ACTIVITY ▸
Could you reproduce, word for word, the part of the material that opens with the line containing "Temperature 2017, Temperature 2021" and closes with the line containing "What is the total"? Include both of those lines and nothing else.
(RECORDS SUPPLIED Opens)
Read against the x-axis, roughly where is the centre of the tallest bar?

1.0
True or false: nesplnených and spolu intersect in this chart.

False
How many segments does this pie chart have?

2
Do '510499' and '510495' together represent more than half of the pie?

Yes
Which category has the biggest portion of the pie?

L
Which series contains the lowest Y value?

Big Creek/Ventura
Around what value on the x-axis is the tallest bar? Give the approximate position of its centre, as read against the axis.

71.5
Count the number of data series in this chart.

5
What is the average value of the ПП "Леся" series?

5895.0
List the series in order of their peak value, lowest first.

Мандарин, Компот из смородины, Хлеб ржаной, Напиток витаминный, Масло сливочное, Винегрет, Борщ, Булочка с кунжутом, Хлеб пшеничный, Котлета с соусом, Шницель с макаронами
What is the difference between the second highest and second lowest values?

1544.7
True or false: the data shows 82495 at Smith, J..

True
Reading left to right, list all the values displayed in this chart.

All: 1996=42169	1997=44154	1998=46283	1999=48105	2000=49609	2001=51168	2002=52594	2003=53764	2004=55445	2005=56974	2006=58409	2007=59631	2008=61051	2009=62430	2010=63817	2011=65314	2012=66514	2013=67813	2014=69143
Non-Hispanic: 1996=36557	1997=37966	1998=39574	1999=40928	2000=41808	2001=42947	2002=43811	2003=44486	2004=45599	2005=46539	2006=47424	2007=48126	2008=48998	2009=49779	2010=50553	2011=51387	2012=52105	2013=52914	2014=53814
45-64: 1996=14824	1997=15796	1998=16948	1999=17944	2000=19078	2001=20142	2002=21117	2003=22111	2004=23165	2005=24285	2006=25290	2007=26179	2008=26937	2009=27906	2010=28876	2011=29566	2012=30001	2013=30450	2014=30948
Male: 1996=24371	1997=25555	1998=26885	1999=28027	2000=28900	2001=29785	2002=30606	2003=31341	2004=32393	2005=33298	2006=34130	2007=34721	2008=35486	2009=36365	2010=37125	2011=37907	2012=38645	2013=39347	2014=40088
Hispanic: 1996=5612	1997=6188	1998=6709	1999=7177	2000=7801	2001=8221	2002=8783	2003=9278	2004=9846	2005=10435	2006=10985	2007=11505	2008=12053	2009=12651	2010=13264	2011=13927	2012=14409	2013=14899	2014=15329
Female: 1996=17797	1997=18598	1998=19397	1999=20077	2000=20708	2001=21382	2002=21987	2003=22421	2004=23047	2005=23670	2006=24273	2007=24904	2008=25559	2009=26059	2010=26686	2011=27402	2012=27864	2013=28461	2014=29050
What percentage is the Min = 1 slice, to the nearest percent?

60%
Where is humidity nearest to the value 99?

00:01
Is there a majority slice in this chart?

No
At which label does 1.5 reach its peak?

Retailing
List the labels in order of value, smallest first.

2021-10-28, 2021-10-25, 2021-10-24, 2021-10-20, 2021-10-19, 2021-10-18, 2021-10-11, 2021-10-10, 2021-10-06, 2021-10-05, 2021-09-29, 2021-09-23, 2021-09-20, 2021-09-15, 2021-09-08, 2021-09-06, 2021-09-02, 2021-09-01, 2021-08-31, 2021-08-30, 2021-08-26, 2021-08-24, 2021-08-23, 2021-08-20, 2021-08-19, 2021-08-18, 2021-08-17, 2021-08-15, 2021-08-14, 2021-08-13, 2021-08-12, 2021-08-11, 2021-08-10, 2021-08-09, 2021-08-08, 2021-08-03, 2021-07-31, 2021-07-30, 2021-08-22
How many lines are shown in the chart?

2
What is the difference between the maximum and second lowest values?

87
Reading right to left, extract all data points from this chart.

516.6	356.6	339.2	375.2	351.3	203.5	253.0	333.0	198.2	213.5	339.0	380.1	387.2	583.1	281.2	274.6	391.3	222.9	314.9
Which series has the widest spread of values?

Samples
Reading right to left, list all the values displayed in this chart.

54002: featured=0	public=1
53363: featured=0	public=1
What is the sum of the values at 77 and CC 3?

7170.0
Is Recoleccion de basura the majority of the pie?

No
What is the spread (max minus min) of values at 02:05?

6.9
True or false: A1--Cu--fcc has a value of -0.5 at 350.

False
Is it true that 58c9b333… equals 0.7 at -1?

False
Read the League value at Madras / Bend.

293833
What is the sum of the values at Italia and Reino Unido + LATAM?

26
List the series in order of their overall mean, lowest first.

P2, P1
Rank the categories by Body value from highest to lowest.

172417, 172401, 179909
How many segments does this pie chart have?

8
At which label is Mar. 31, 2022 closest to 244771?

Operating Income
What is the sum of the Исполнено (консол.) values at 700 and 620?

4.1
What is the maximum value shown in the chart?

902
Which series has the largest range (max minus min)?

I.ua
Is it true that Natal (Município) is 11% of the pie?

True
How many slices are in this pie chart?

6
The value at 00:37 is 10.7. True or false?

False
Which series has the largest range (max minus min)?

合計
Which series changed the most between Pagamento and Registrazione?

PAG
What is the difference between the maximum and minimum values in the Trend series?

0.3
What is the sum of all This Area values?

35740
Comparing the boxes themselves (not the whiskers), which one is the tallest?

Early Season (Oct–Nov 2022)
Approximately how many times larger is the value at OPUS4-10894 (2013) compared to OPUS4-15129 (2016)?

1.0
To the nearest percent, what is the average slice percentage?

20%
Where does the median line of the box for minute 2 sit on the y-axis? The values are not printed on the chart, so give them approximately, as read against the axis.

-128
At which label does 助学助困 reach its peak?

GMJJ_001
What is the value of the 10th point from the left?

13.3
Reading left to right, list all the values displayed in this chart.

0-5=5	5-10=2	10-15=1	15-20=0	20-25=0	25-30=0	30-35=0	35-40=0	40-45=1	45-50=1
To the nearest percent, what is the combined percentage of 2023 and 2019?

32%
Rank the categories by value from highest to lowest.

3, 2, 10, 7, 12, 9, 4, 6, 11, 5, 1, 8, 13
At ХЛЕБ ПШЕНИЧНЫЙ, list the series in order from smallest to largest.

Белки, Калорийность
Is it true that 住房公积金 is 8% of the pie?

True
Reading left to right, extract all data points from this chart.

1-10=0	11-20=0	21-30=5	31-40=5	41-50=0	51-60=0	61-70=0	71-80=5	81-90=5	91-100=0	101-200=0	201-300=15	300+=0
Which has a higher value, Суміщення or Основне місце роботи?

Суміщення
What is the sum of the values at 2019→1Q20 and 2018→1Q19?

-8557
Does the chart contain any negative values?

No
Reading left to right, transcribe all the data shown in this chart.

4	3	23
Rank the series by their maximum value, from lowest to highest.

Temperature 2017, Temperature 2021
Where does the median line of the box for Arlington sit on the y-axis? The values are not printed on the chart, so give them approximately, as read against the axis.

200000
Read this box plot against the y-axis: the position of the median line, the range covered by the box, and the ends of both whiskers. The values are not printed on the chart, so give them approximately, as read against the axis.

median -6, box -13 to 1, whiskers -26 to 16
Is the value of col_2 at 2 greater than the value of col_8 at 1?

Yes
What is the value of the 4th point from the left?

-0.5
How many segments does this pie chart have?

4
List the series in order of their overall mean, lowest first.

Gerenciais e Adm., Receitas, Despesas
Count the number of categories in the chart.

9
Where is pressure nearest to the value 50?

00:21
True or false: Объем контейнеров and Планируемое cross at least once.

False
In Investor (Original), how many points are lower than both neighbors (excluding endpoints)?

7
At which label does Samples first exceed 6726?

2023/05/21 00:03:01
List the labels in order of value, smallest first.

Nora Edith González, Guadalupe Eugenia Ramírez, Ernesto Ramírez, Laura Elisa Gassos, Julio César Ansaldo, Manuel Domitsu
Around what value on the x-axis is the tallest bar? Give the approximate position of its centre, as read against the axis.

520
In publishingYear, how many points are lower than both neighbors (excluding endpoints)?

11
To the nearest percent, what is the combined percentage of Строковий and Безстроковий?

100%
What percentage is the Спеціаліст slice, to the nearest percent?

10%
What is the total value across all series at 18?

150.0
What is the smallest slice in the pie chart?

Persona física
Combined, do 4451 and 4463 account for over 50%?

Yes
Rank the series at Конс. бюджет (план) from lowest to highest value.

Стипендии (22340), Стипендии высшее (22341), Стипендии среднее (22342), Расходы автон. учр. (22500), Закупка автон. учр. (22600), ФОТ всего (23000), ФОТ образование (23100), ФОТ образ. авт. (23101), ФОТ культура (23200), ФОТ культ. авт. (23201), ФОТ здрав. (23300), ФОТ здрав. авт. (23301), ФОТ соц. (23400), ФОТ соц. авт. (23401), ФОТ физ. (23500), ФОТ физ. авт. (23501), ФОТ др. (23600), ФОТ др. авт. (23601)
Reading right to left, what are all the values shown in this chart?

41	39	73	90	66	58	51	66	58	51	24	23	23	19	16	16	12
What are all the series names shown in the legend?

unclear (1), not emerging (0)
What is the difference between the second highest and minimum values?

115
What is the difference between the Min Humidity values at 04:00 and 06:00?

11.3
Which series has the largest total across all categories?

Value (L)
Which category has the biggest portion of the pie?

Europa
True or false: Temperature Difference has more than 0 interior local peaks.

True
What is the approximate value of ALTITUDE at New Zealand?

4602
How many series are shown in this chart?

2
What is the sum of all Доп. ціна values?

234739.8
(RECORDS SUPPLIED Closes)
TASK ANSWER ▸
Temperature 2017, Temperature 2021
Where does the median line of the box for Arlington sit on the y-axis? The values are not printed on the chart, so give them approximately, as read against the axis.

200000
Read this box plot against the y-axis: the position of the median line, the range covered by the box, and the ends of both whiskers. The values are not printed on the chart, so give them approximately, as read against the axis.

median -6, box -13 to 1, whiskers -26 to 16
Is the value of col_2 at 2 greater than the value of col_8 at 1?

Yes
What is the value of the 4th point from the left?

-0.5
How many segments does this pie chart have?

4
List the series in order of their overall mean, lowest first.

Gerenciais e Adm., Receitas, Despesas
Count the number of categories in the chart.

9
Where is pressure nearest to the value 50?

00:21
True or false: Объем контейнеров and Планируемое cross at least once.

False
In Investor (Original), how many points are lower than both neighbors (excluding endpoints)?

7
At which label does Samples first exceed 6726?

2023/05/21 00:03:01
List the labels in order of value, smallest first.

Nora Edith González, Guadalupe Eugenia Ramírez, Ernesto Ramírez, Laura Elisa Gassos, Julio César Ansaldo, Manuel Domitsu
Around what value on the x-axis is the tallest bar? Give the approximate position of its centre, as read against the axis.

520
In publishingYear, how many points are lower than both neighbors (excluding endpoints)?

11
To the nearest percent, what is the combined percentage of Строковий and Безстроковий?

100%
What percentage is the Спеціаліст slice, to the nearest percent?

10%
What is the total value across all series at 18?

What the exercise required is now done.